Exercise goal: Copy out every line of the records where the string "người" occurs.

Input:

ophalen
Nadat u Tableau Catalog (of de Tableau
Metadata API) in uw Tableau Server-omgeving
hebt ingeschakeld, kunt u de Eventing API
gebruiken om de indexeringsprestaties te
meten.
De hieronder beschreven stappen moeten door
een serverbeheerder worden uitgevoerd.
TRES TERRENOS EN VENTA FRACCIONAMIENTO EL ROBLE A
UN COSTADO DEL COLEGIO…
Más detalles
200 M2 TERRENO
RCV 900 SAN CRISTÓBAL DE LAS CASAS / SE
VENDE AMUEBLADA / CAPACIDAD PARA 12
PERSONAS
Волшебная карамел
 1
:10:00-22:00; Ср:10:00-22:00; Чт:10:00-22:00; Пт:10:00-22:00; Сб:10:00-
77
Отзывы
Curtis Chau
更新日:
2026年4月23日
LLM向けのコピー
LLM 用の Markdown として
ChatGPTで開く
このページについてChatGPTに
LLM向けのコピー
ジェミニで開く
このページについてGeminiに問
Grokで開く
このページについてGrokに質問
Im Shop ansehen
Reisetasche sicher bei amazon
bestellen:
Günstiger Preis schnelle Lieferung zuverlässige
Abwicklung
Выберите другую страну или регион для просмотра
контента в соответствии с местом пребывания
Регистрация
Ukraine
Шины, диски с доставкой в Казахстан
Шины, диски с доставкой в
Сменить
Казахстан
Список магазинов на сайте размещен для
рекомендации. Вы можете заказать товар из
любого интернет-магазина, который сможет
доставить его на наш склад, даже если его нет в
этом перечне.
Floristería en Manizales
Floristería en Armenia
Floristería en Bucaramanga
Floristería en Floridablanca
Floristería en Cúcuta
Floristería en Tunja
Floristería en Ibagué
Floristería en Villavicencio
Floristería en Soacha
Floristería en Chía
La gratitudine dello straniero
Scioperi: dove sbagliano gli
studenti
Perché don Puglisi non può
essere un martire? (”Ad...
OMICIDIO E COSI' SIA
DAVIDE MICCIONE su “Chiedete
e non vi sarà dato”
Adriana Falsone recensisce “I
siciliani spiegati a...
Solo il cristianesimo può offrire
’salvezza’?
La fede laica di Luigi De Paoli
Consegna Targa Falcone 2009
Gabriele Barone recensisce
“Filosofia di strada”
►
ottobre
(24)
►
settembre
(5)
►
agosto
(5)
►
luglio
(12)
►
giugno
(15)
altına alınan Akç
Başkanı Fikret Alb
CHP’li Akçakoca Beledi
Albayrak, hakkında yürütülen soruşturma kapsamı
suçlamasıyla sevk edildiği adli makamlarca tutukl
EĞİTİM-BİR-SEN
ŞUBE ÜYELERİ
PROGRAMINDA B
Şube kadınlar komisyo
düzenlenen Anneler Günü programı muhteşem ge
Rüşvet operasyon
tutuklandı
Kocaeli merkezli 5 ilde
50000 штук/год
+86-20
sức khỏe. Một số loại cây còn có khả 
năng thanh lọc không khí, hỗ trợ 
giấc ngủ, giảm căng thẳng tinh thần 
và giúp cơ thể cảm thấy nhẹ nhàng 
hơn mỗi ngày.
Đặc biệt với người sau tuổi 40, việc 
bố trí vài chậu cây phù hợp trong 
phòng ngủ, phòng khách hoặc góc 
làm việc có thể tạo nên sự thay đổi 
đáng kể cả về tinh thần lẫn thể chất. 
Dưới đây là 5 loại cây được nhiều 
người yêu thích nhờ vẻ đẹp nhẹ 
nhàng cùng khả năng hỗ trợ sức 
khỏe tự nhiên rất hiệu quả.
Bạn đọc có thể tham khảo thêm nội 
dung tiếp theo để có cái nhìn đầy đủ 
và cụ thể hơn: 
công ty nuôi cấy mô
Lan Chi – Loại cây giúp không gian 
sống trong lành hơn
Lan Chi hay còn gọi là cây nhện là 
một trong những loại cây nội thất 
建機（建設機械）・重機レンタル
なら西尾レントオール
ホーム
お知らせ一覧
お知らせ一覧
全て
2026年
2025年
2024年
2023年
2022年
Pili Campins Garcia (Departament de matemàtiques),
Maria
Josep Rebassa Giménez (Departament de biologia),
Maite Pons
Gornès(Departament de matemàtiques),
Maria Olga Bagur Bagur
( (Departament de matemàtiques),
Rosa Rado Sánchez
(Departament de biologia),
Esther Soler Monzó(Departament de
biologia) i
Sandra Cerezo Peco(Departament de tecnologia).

Solution below:
Đặc biệt với người sau tuổi 40, việc 
người yêu thích nhờ vẻ đẹp nhẹ 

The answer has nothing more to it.